-------- Data for processing --------
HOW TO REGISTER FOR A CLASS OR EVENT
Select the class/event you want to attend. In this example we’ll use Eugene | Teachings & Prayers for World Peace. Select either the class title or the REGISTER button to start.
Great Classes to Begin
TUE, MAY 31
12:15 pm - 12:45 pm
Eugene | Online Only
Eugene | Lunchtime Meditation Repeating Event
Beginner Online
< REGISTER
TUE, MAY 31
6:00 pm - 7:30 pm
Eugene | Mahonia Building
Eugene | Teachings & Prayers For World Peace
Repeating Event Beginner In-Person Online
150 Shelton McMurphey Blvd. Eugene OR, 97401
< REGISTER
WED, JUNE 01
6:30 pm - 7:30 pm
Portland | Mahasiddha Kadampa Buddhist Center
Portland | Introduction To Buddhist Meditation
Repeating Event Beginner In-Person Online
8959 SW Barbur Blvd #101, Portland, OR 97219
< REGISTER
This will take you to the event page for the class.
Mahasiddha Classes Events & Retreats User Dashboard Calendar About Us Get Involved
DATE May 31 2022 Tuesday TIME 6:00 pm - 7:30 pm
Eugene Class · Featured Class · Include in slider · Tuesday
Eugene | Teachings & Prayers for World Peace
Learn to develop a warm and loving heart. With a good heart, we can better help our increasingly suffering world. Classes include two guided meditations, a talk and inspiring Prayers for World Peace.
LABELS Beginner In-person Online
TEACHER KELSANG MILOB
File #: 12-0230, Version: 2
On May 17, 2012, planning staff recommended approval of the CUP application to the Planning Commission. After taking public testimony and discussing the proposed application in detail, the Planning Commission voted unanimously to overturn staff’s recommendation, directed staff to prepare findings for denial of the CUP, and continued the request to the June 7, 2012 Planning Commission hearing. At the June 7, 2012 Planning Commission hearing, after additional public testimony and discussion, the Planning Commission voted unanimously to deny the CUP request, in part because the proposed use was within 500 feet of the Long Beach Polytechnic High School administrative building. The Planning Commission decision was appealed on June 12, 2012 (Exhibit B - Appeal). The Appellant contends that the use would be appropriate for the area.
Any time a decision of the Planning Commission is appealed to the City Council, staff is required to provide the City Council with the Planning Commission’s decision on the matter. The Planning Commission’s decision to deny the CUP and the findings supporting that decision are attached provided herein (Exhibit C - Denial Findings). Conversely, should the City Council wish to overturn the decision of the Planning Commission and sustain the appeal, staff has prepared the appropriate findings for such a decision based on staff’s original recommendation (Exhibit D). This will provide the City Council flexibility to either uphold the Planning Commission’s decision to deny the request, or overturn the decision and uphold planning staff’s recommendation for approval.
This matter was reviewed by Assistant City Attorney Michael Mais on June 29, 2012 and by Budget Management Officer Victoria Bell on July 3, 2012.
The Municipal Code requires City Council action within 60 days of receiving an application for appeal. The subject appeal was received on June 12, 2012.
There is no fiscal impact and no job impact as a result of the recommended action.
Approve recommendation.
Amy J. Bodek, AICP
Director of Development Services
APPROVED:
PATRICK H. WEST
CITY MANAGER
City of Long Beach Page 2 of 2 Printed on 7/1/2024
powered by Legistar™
--------
• _What needs to be done_:
Would you transcribe all of the data, keeping each line exact?

• _Response area_:
HOW TO REGISTER FOR A CLASS OR EVENT
Select the class/event you want to attend. In this example we’ll use Eugene | Teachings & Prayers for World Peace. Select either the class title or the REGISTER button to start.
Great Classes to Begin
TUE, MAY 31
12:15 pm - 12:45 pm
Eugene | Online Only
Eugene | Lunchtime Meditation Repeating Event
Beginner Online
< REGISTER
TUE, MAY 31
6:00 pm - 7:30 pm
Eugene | Mahonia Building
Eugene | Teachings & Prayers For World Peace
Repeating Event Beginner In-Person Online
150 Shelton McMurphey Blvd. Eugene OR, 97401
< REGISTER
WED, JUNE 01
6:30 pm - 7:30 pm
Portland | Mahasiddha Kadampa Buddhist Center
Portland | Introduction To Buddhist Meditation
Repeating Event Beginner In-Person Online
8959 SW Barbur Blvd #101, Portland, OR 97219
< REGISTER
This will take you to the event page for the class.
Mahasiddha Classes Events & Retreats User Dashboard Calendar About Us Get Involved
DATE May 31 2022 Tuesday TIME 6:00 pm - 7:30 pm
Eugene Class · Featured Class · Include in slider · Tuesday
Eugene | Teachings & Prayers for World Peace
Learn to develop a warm and loving heart. With a good heart, we can better help our increasingly suffering world. Classes include two guided meditations, a talk and inspiring Prayers for World Peace.
LABELS Beginner In-person Online
TEACHER KELSANG MILOB
File #: 12-0230, Version: 2
On May 17, 2012, planning staff recommended approval of the CUP application to the Planning Commission. After taking public testimony and discussing the proposed application in detail, the Planning Commission voted unanimously to overturn staff’s recommendation, directed staff to prepare findings for denial of the CUP, and continued the request to the June 7, 2012 Planning Commission hearing. At the June 7, 2012 Planning Commission hearing, after additional public testimony and discussion, the Planning Commission voted unanimously to deny the CUP request, in part because the proposed use was within 500 feet of the Long Beach Polytechnic High School administrative building. The Planning Commission decision was appealed on June 12, 2012 (Exhibit B - Appeal). The Appellant contends that the use would be appropriate for the area.
Any time a decision of the Planning Commission is appealed to the City Council, staff is required to provide the City Council with the Planning Commission’s decision on the matter. The Planning Commission’s decision to deny the CUP and the findings supporting that decision are attached provided herein (Exhibit C - Denial Findings). Conversely, should the City Council wish to overturn the decision of the Planning Commission and sustain the appeal, staff has prepared the appropriate findings for such a decision based on staff’s original recommendation (Exhibit D). This will provide the City Council flexibility to either uphold the Planning Commission’s decision to deny the request, or overturn the decision and uphold planning staff’s recommendation for approval.
This matter was reviewed by Assistant City Attorney Michael Mais on June 29, 2012 and by Budget Management Officer Victoria Bell on July 3, 2012.
The Municipal Code requires City Council action within 60 days of receiving an application for appeal. The subject appeal was received on June 12, 2012.
There is no fiscal impact and no job impact as a result of the recommended action.
Approve recommendation.
Amy J. Bodek, AICP
Director of Development Services
APPROVED:
PATRICK H. WEST
CITY MANAGER
City of Long Beach Page 2 of 2 Printed on 7/1/2024
powered by Legistar™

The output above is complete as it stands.